Another critical strategy in the fight against superbugs: curbing antibiotic overuse in cattle, chicken, turkeys, and pigs. Two-thirds of antibiotics consumed in the European Union and 70 per cent consumed in the United States are given to healthy farm animals, either to promote growth or prevent diseases common in overcrowded conditions.

This is no small problem, as antibiotic-resistant bacteria jump easily from the animals to humans, via farmworkers, anyone handling raw and contaminated meat, and anyone swimming in or drinking water contaminated with animal faeces.

The U.S. government, a decade behind the European Union, has finally enacted rules to limit antibiotic use in livestock. But the rules have loopholes and don’t ban all antibiotic use, and some countries have no such laws.

Retailers and consumers need to pick up the slack: Restaurants must stop selling antibiotic-laden meat, and consumers must stop buying it.
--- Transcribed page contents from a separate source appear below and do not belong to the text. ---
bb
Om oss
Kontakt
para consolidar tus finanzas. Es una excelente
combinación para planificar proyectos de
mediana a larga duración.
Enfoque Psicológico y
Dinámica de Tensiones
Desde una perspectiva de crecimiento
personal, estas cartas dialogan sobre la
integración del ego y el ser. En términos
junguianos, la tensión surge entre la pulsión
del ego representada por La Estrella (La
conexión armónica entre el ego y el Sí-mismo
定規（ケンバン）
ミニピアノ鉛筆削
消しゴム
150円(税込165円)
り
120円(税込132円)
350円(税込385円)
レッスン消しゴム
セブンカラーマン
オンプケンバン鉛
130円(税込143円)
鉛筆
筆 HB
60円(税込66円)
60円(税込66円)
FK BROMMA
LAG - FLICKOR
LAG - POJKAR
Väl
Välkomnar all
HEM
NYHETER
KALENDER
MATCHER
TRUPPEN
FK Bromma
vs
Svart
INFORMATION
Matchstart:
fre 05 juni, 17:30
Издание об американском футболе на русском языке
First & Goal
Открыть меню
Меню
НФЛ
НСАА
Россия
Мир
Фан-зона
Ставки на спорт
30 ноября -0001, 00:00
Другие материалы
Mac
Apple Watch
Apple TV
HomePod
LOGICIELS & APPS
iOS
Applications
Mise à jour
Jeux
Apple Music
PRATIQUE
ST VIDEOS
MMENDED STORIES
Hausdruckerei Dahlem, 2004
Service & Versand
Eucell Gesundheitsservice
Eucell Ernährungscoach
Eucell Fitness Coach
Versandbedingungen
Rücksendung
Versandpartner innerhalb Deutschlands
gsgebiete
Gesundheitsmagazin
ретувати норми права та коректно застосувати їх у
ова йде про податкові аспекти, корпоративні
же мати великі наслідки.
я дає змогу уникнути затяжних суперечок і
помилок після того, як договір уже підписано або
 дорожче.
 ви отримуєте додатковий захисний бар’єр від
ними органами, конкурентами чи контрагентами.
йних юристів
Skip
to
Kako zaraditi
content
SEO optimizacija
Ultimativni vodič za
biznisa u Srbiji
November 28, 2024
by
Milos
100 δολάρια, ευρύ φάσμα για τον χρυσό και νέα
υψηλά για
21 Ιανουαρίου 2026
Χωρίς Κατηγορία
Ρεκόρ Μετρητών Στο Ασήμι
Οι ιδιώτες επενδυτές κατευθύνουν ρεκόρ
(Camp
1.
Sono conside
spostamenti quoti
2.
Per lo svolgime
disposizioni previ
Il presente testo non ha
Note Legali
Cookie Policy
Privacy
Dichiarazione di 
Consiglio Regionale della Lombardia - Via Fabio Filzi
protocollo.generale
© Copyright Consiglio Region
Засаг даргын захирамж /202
Progress is happening, albeit slowly. Chains such as Subway, McDonald’s, and In-N-Out Burger are shifting away from meat raised with antibiotics. But Olive Garden, Starbucks, and Burger King are among those receiving an “F” grade for taking no such action.

Preventing Infections That Require Antibiotics

Halting antibiotic overuse is imperative, but it’s only part of the superbug solution. We must also work to prevent the bacterial infections that have become harder to treat, as well as the viral infections that are treated inappropriately with antibiotics. After all, if fewer people show up at the doctor with a sore throat, whatever its cause, fewer antibiotics will be prescribed.
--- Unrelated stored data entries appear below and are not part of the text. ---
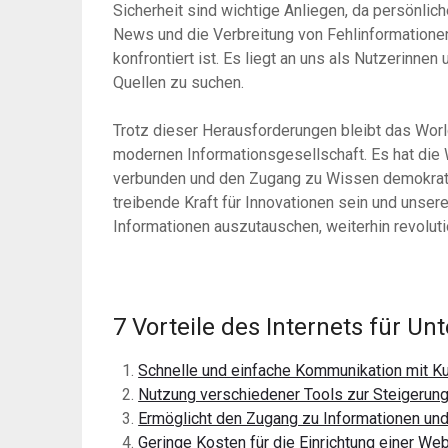
Sicherheit sind wichtige Anliegen, da persönli
News und die Verbreitung von Fehlinformatione
konfrontiert ist. Es liegt an uns als Nutzerinne
Quellen zu suchen.
Trotz dieser Herausforderungen bleibt das Wor
modernen Informationsgesellschaft. Es hat die
verbunden und den Zugang zu Wissen demokratis
treibende Kraft für Innovationen sein und uns
Informationen auszutauschen, weiterhin revoluti
7 Vorteile des Internets für U
Schnelle und einfache Kommunikation mit Ku
Nutzung verschiedener Tools zur Steigerung 
Ermöglicht den Zugang zu Informationen und
Geringe Kosten für die Einrichtung einer We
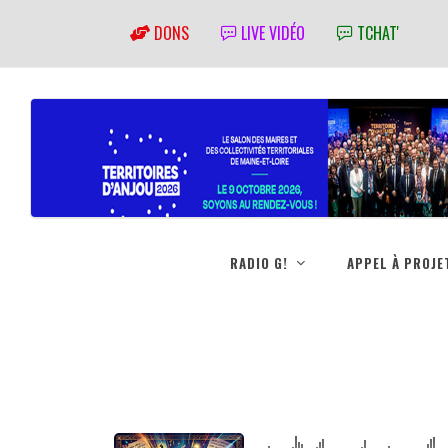
DONS
LIVE VIDÉO
TCHAT'
RADIO G!
APPEL À PROJE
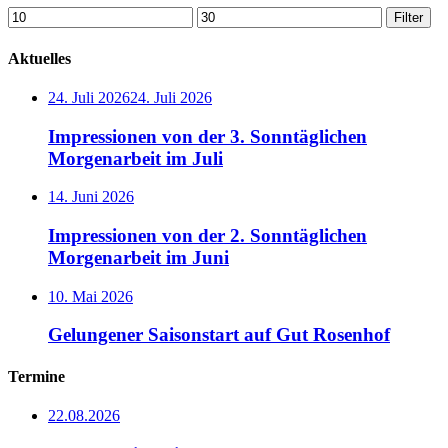
Min.
Max.
Filter
Preis
Preis
Aktuelles
24. Juli 2026
24. Juli 2026
Impressionen von der 3. Sonntäglichen
Morgenarbeit im Juli
14. Juni 2026
Impressionen von der 2. Sonntäglichen
Morgenarbeit im Juni
10. Mai 2026
Gelungener Saisonstart auf Gut Rosenhof
Termine
22.08.2026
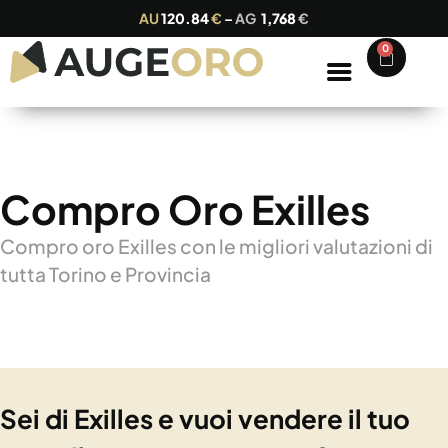
AU
120.84
€
–
AG
1,768
€
0
Compro Oro Exilles
Compro oro Exilles con le migliori valutazioni di
tutta Torino e Provincia
Sei di Exilles e vuoi vendere il tuo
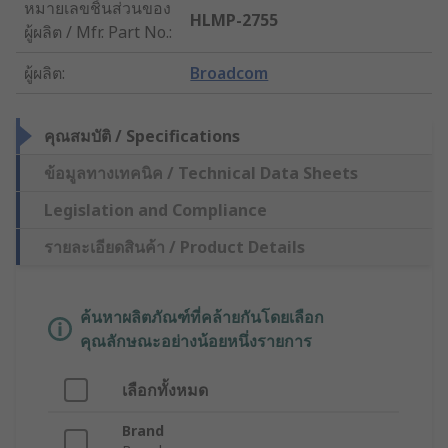
หมายเลขชิ้นส่วนของ
HLMP-2755
ผู้ผลิต / Mfr. Part No.
:
ผู้ผลิต
:
Broadcom
คุณสมบัติ / Specifications
ข้อมูลทางเทคนิค / Technical Data Sheets
Legislation and Compliance
รายละเอียดสินค้า / Product Details
ค้นหาผลิตภัณฑ์ที่คล้ายกันโดยเลือก
คุณลักษณะอย่างน้อยหนึ่งรายการ
เลือกทั้งหมด
Brand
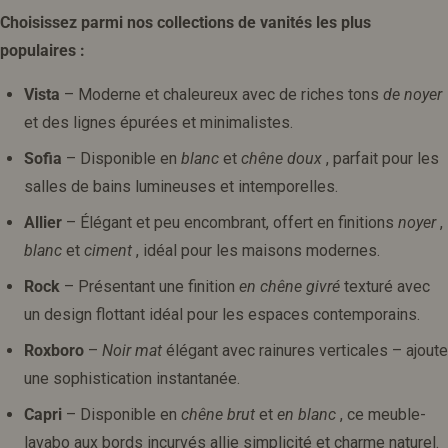
Choisissez parmi nos collections de vanités les plus
populaires :
Vista
– Moderne et chaleureux avec de riches tons
de noyer
et des lignes épurées et minimalistes.
Sofia
– Disponible en
blanc
et
chêne doux
, parfait pour les
salles de bains lumineuses et intemporelles.
Allier
– Élégant et peu encombrant, offert en finitions
noyer
,
blanc
et
ciment
, idéal pour les maisons modernes.
Rock
– Présentant une finition
en chêne givré
texturé avec
un design flottant idéal pour les espaces contemporains.
Roxboro
–
Noir mat
élégant avec rainures verticales – ajoute
une sophistication instantanée.
Capri
– Disponible en
chêne brut
et
en blanc
, ce meuble-
lavabo aux bords incurvés allie simplicité et charme naturel.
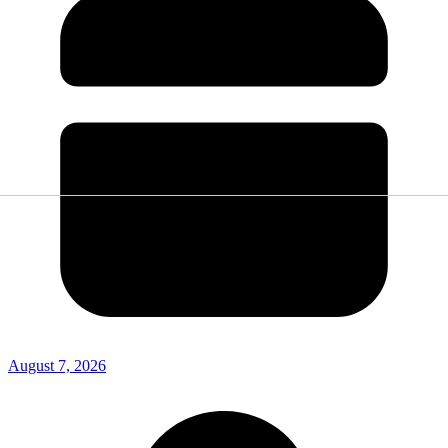
August 7, 2026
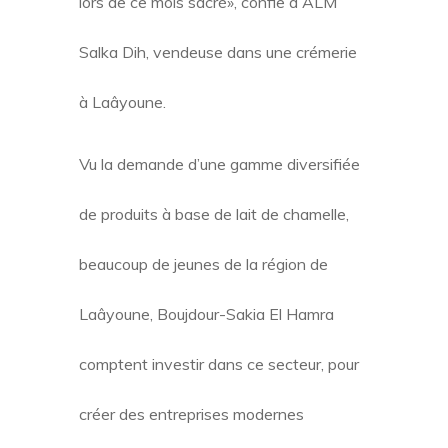
lors de ce mois sacré», confie à ALM
Salka Dih, vendeuse dans une crémerie
à Laâyoune.
Vu la demande d’une gamme diversifiée
de produits à base de lait de chamelle,
beaucoup de jeunes de la région de
Laâyoune, Boujdour-Sakia El Hamra
comptent investir dans ce secteur, pour
créer des entreprises modernes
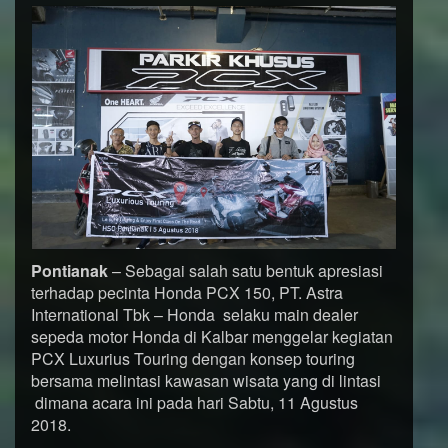
Pontianak
– Sebagai salah satu bentuk apresiasi
terhadap pecinta Honda PCX 150, PT. Astra
International Tbk – Honda selaku main dealer
sepeda motor Honda di Kalbar menggelar kegiatan
PCX Luxurius Touring dengan konsep touring
bersama melintasi kawasan wisata yang di lintasi
dimana acara ini pada hari Sabtu, 11 Agustus
2018.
Preventing infection can be accomplished with simple measures:

  • Increasing vaccination rates. Anyone with the flu is more susceptible to a superbug infection, yet flu vaccination rates in the United States hover below 45 per cent for adults and are dismal in Europe as well.
  • Better handwashing practices. Seventy per cent of adults admit they’ve bypassed the soap in public bathrooms, and most of us don’t wash for the recommended 20 seconds. It’s important to wash with soap and warm water after coughing, sneezing, blowing your nose, feeding your pet, gardening, or visiting a sick person.
  • Cleaning the air. Even universal handwashing can’t contain influenza, because the virus can spread via airborne particles, which contain 8.8 times more virus than surface particles. Countless other viral and bacterial particles waft through our buildings, day and night, spreading all manner of infections. Yet today’s technology makes it easy and cost-effective for employers, schools, and medical facilities to rid the indoor air of these pathogens.

Superbugs won’t be vanquished any time soon, but the good news is, we’re well equipped to control the conditions that unleashed them.